Naturally, because Signal is the successor of TextSecure. They have merged functionalities of TextSecure and RedPhone into one, and that's Signal, to make it consistent with their iOS offering.

Comment Re:Coursera, Andrew Ng (Score 1) 123

After looking at TensorFlow, I realized I'm not very prepared to use it, so I started taking Ander Ng's course and I'm in my 5th week now, and I feel like I'm getting a lot of it. I like the way he seems to have created this course to be fairly self-contained. Fors instance, although calculus shows frequently in the course, he is fairly open that he doesn't consider it to be a prerequisite and derived version of the equation is usually given whenever it comes up. Linear algebra is certainly required in the course, but the course provides nice refresher, and I actually learned it more firmly than I've gone through it previously in the past. (Maybe I'm more motivated than last time I went through it, though...)

Comment Not expecting much... (Score 1) 201

Considering how bad those telephone auto attendant gets me, even with presumably a limited set of word selections to recognize, this simply seems to be very difficult problem to solve for Microsoft or anyone. (I do have a bit of Japanese accent myself.)

The funny thing is, when I actually spoke the phrase "show me my most at-risk opportunities" into Google, it actually got me right second time. (I don't have Windows 10, let alone in English locale, so I can't test it with Cortana.) Albeit, I had to speak very slowly. Maybe Satya had to do the same.

Comment Re:SSL certs for .onion is oxymoron (Score 1) 37

That makes SSL for .onion useless. SSL is for authenticating the operator's identity of the website. Why would a website simultaneously choose to be identified and not identified at the same time? That's oxymoron.

Well, technically, they do not really need to verify the ownership of .onion address as only person who can run a service on that particular .onion address would be someone who has corresponding private key.
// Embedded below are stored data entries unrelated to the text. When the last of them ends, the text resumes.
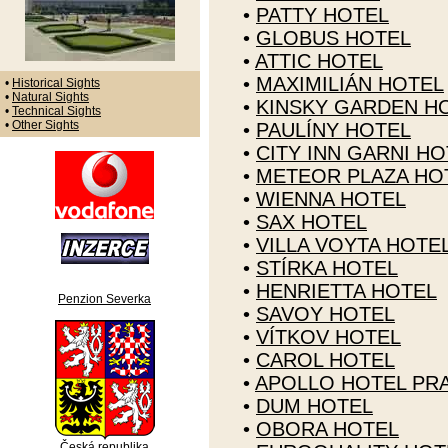
•
PATTY HOTEL
•
GLOBUS HOTEL
•
ATTIC HOTEL
•
MAXIMILIÁN HOTEL
•
Historical Sights
•
Natural Sights
•
KINSKY GARDEN H
•
Technical Sights
•
Other Sights
•
PAULÍNY HOTEL
•
CITY INN GARNI H
•
METEOR PLAZA HO
•
WIENNA HOTEL
•
SAX HOTEL
•
VILLA VOYTA HOTE
•
STÍRKA HOTEL
•
HENRIETTA HOTEL
Penzion Severka
•
SAVOY HOTEL
•
VÍTKOV HOTEL
•
CAROL HOTEL
•
APOLLO HOTEL PR
•
DUM HOTEL
•
OBORA HOTEL
Česká republika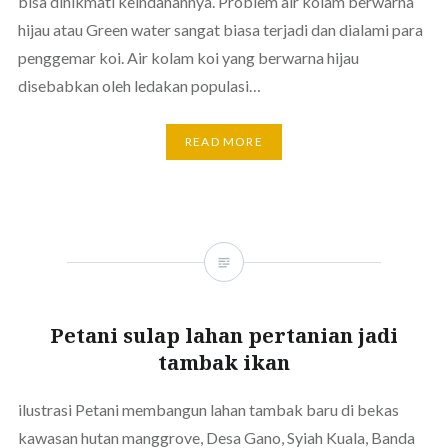
bisa dinikmati keindahannya. Problem air kolam berwarna
hijau atau Green water sangat biasa terjadi dan dialami para
penggemar koi. Air kolam koi yang berwarna hijau
disebabkan oleh ledakan populasi…
READ MORE
Petani sulap lahan pertanian jadi
tambak ikan
ilustrasi Petani membangun lahan tambak baru di bekas
kawasan hutan manggrove, Desa Gano, Syiah Kuala, Banda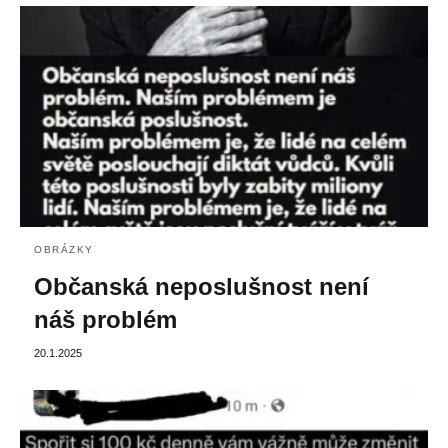
OBRÁZKY
Občanská neposlušnost není
náš problém
20.1.2025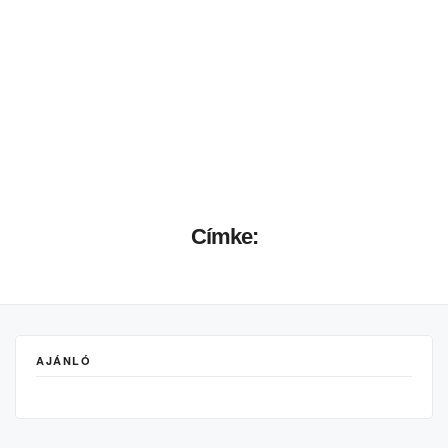
Címke:
AJÁNLÓ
So CA can blindly generate certificate for that .onion address, just to ensure that contents offered from that particular site is not modified in transit. (It indeed has very limited use cases, considering Tor already encrypts and is relatively harder to play MITM over the hidden service.) Perhaps SSL on .onion is more appealing to people like Facebook, who already have a presence on clearweb, but choose to offer hidden service version of the service.

Comment Re:Not an exit node (Score 1) 95

FWIW, I think libraries *should* host exit nodes. A very appropriate place for them as they have a long tradition of upholding privacy, including against government incursions. But it is also easier to get an exit node taken down through association with criminal acts. Though the people in TFA have it right: a city doesn't shut down roads simply because some people choose to drive drunk. Or the fact that they are used as escape routes by bank robbers. Or facilitate interstate crime by transporting stolen goods.

And does it even make any difference whether they run Tor exit relay or not to begin with, while library patrons using public wi-fi there can be as bad as Tor users in this respect? Libraries I've been so far didn't have any sort of captive portal, let alone authentication that limits access to library users. I don't know if that's the case with this particular library, though.